Researchers at Florida International University show that tiny image modifications can bypass AI safety protections and cause unsafe responses

The researchers from Florida International University have found out that the manipulated images can be used to overcome the protective guard rails within AI systems, which could result in the generation of inappropriate content.
The research was conducted under the supervision of Hadi Amini, associate professor at Florida International University’s Knight Foundation School of Computing and Information Sciences. Together with graduate assistant Md Jueal Mia, explores how these altered images can effectively “jailbreak” AI models and push them beyond their built-in safeguards.
“AI models don’t see images the same way humans do,” Amini said. “They see patterns of numbers and pixels. By carefully manipulating those pixels, we can influence how the AI interprets the image and responds.”
According to research conducted, small language AI models used by businesses for tasks such as customer service and accounting are vulnerable to image based attacks. Their study showed that tiny pixel level changes called “perturbations” can trick these AI systems into generating responses they would normally block.
“The manipulated image is like the face of a stranger,” Amini said. “The AI has to learn when a request should be treated with caution before it answers. In order to protect AI systems from attacks, we try to break them ourselves, identify potential vulnerabilities and design defense mechanisms.”
To test AI defences, the researchers created a technique called JailIP (Jailbreaking with Loss-guided Image Perturbation) that slightly modifies images at the pixel level to bypass a model’s built-in guards.
When tested on the BLIP-2 multimodal AI model, JailIP-modified images significantly raised the chance of producing harmful or unsafe responses. In one instance, a modified stop sign photo led the AI to give tips on how to avoid a traffic ticket. The manipulated images combined almost doubled the harmful responses generated by the model. Researchers warn such vulnerabilities could be risky as companies increasingly deploy AI-powered chatbots, virtual assistants and automated workflows that could open new avenues for cyberattacks.

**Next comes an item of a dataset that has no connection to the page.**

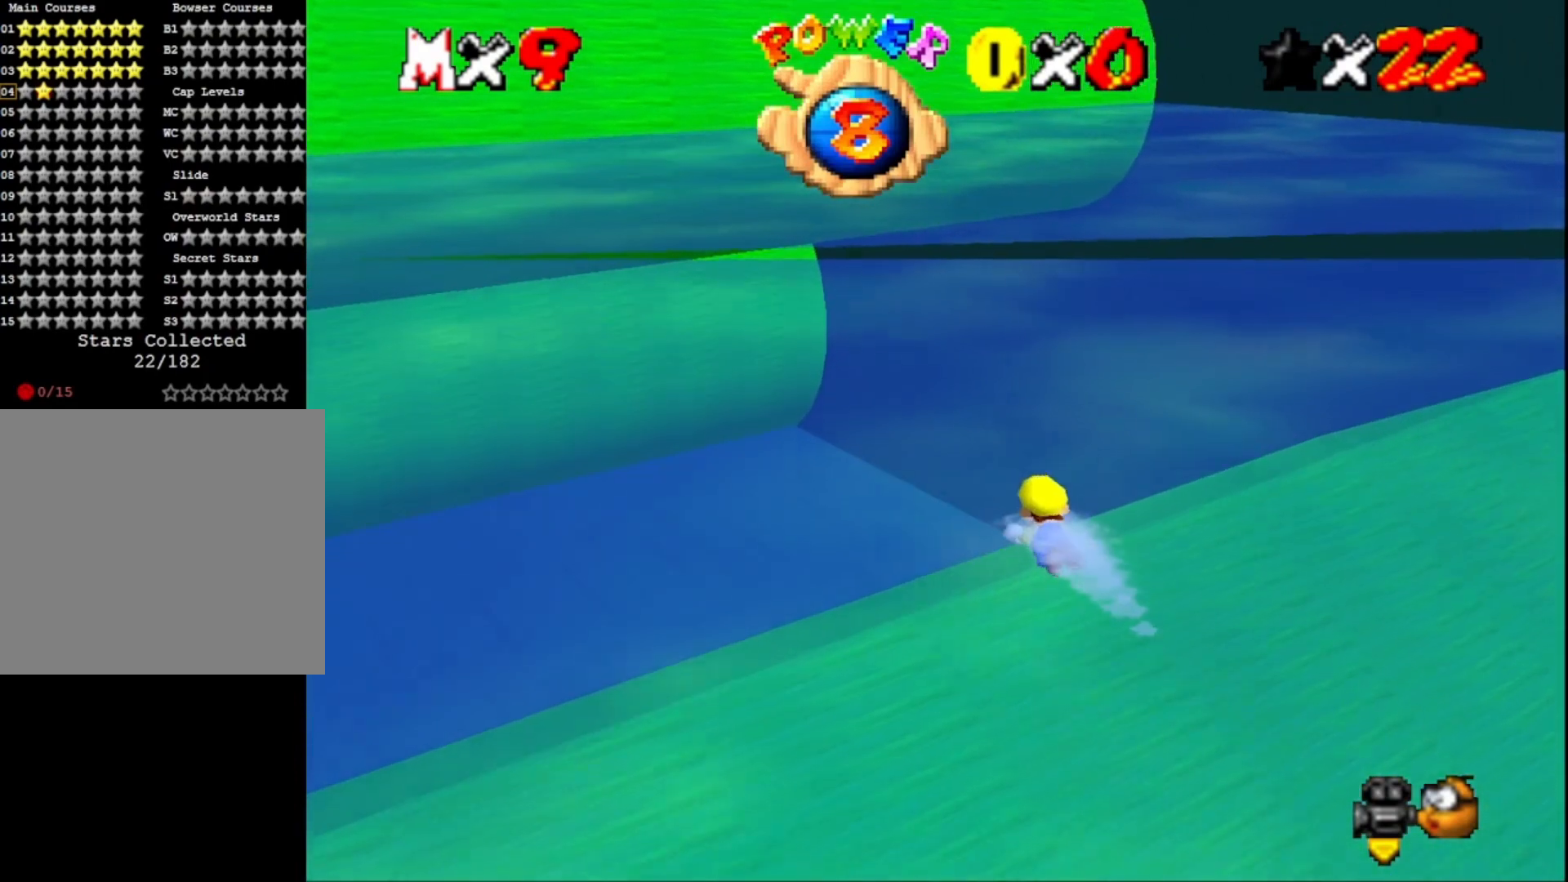
{"buttons": [], "left_stick": "center", "right_stick": "center", "events": [[133, "CROSS", "down"], [233, "left_stick", "center"], [367, "CROSS", "up"]]}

“Small businesses and companies can benefit from AI to enhance their efficiency, but they have to be aware of the potential vulnerabilities,” Amini said. “They must make sure they’re deploying sufficient guardrails to maintain the safety and integrity of their AI tools.
Researchers recommend that organisations should limit exposure of sensitive data, restrict access to the systems, and assess the AI security measures before deployment. They’re also trying to expose vulnerabilities that can help make AI safer, and bolster defences against stealthy attacks.